THE GOLDEN COMPASS (PG) (All major cinemas)

RELIGIOUS zealots of the world rejoice! 2007 has finally provided you with a chance to polish your placards and bring out your banners in a desperate bid to save Christianity.

After making hay while the sun shone in the summer of 2006 when The Da Vinci Code threatened civilisation as they know it, misguided Bible thumpers can now renew their campaign against the best-selling Philip Pullman trilogy His Dark Materials.

More than a whiff of atheism lies at the heart of these novels which is more than the faithful can stand of something which might, heaven forbid, actually turn out to be popular.

What such protesters completely fail to appreciate, though, is that every time they launch one of their campaigns, the result is invariably even greater success for the object of their ire (eg, the aforementioned Da Vinci Code, The Last Temptation of Christ, The Life of Brian, The Exorcist).
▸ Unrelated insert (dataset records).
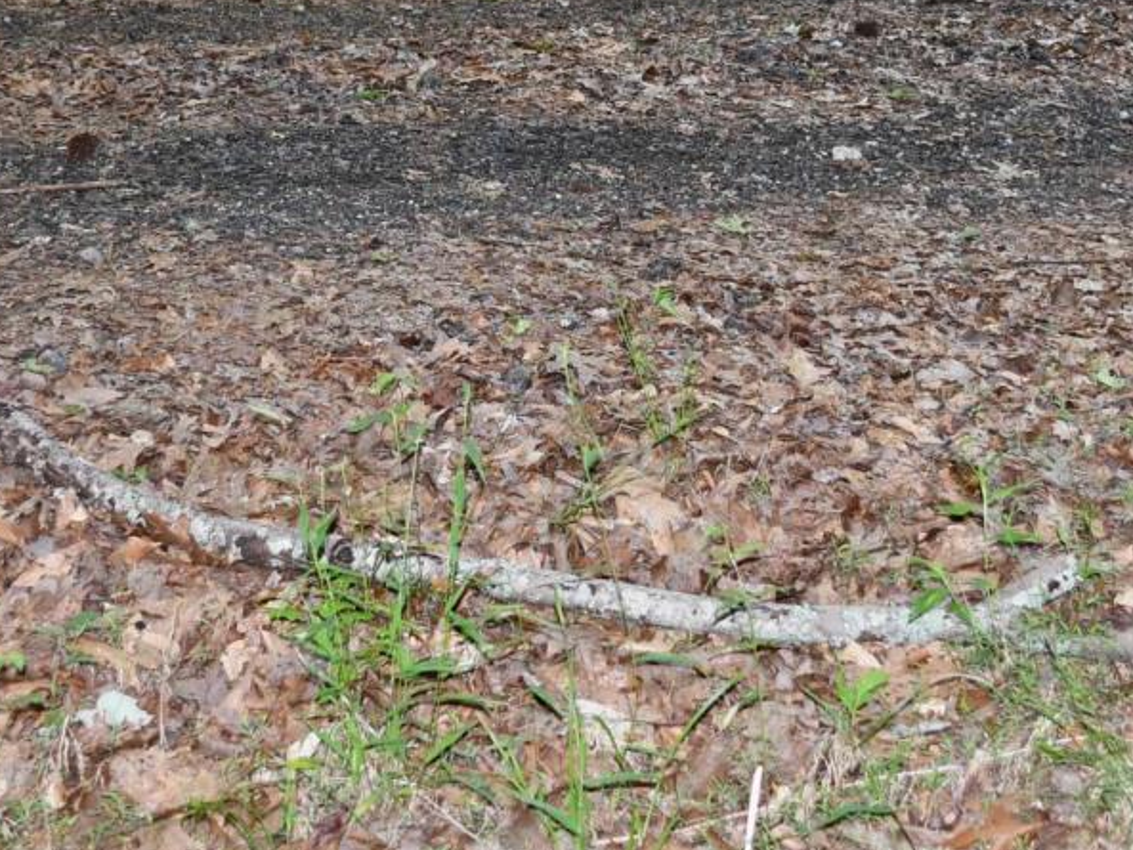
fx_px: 2292
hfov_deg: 27.7
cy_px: 99
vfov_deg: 20.6
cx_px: 692
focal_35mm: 70
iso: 180
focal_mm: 18
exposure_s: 1/250
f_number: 3.5
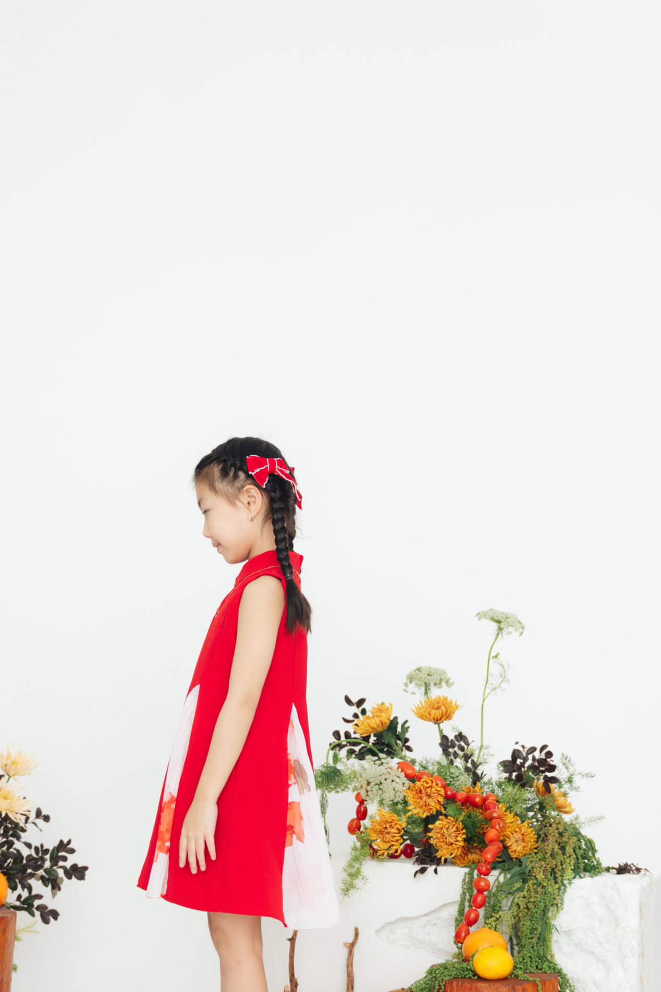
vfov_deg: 38.7
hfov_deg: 26.4
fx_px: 1405
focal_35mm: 51
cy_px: 614
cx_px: 261
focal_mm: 38
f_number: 2.8
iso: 400
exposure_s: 1/125
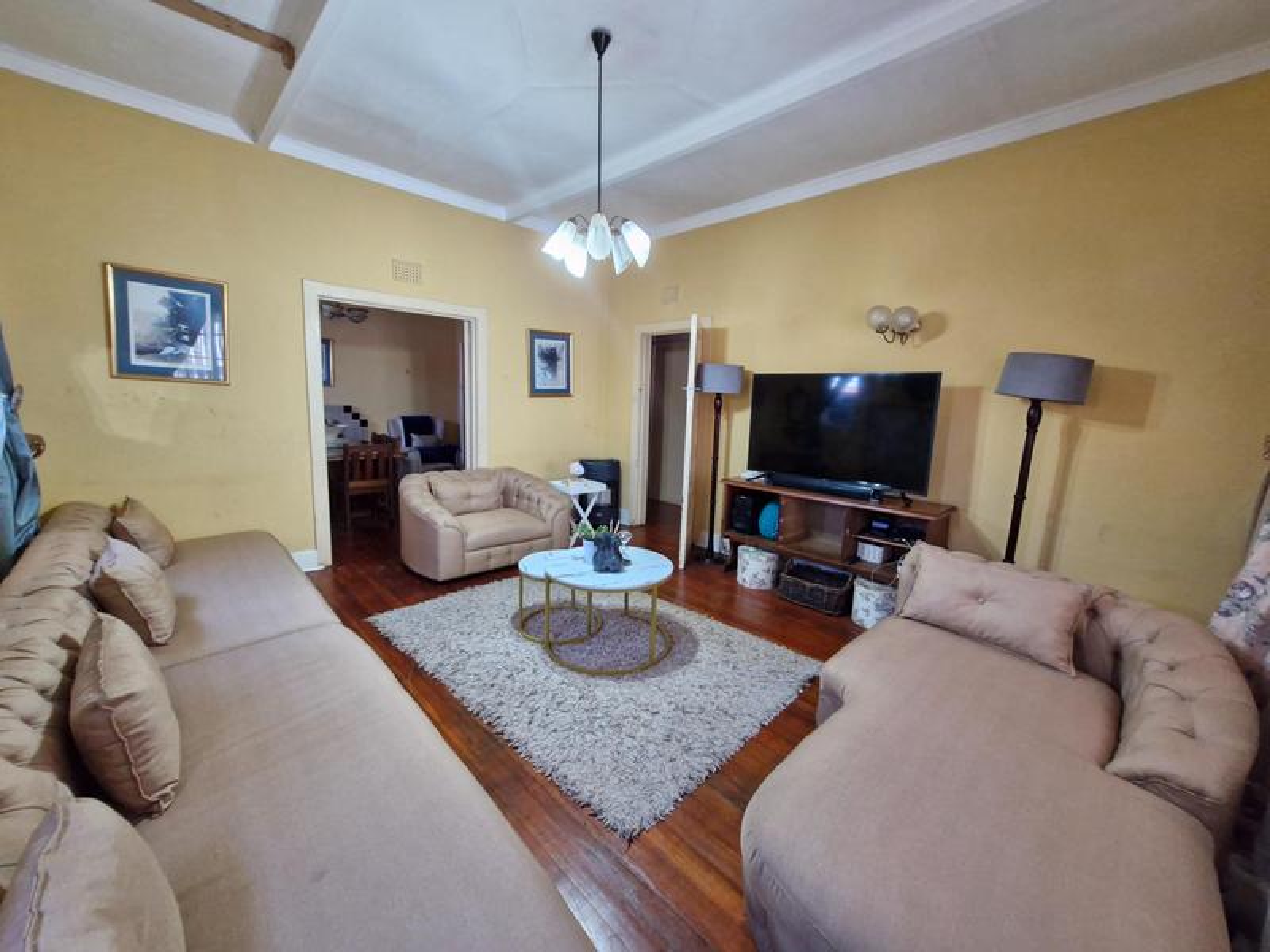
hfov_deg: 106.2
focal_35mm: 13
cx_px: 635
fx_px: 477
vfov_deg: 89.9
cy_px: 476
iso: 400
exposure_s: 1/50
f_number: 2.2
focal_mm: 1.74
It’s true that Pullman’s own brand of preaching becomes a little tiresome in the epic final part of the trilogy – The Amber Spyglass – but his opening gambit (originally titled Northern Lights) is a rollicking good adventure with a brilliant young heroine, a memorable villainess and an unforgettably heroic polar bear!

So far there has been something of a mixed response to the film version which has been put together by director Chris Weitz, potentially punching above his weight after previously specialising in comedy hits like American Pie and About A Boy.

The luxurious future-past look of the film has earned universal praise and set pieces such as bear hero Iorek Byrnison’s gory battle with a rival grizzly are acknowledged as superbly staged.

But there have been an equal number of brickbats and bouquets to describe the work of Nicole Kidman as icy blonde nemesis Mrs Coulter and newcomer Dakota Blue Richards as main character Lyra Belaqua.

There are high hopes that this will become the next Lord of the Rings trilogy but studio New Line’s uncertainty is demonstrated by the fact it puts the novel’s cliffhanger ending to one side to make this a self-contained entity – just in case this opener crashes and burns.


SOUTHLAND TALES (15) (All major cinemas)

DIRECTOR Richard Kelly’s follow-up to the sublime Donnie Darko has already gained notoriety as one of the worst received movies in the history of the Cannes Film Festival.

It has taken him 18 months to recut and restructure his car crash of a picture and what has emerged has earned a more favourable response - but only just.

The story is simply impossible to follow but involves The Rock – under his real name of Dwayne Johnson – playing a superstar of action movies who is kidnapped and replaced with a double.

Sarah Michelle Gellar crops up as a porn star turned chat show host and there is a supporting cast that includes everyone from Miranda Richardson to Justin Timberlake.

Destined to crop up in several Director’s Cut and Special Edition DVDs in years to come.


YOU KILL ME (15) (All major cinemas)

SINCE stunning everyone with The Last Seduction – an amazing 13 years ago – director John Dahl has been one of indie cinema’s major under-achievers.

Nothing he has come up with has matched that film’s quality - which makes it quite gratifying that he has finally rediscovered his mojo with a romantic comedy about a hitman trying to overcome alcoholism after meeting the love of his life.

Ben Kingsley is a towering presence as the uncertain assassin at the centre of the story while the under-rated Tea Leoni is absolutely captivating as the object of his desire.


CODENAME: THE CLEANER (PG) (All major cinemas)

DISASTROUSLY reviewed comedy starring Cedric the Entertainer as a man who wakes up in a hotel room next to a dead CIA agent but with no memory of who he is or how he got there. He becomes embroiled with femme fatale Nicolette Sheridan and is aided by leading lady Lucy Liu but all in all, this is a misfiring attempt to create something substantial out of the limited appeal of its star.


HE WAS A QUIET MAN (12A) (All major cinemas)

CHRISTIAN Slater has been struggling to find his rightful place in 21st century cinema for quite some time now and is here seen in arguably the most challenging role of his career as a bitter office worker who unwittingly turns hero when he tackles a colleague going on a killing spree.

The main focus of the story is the relationship he develops with Elisha Cuthbert who was left paralysed by the attack and ends up in the care of Slater.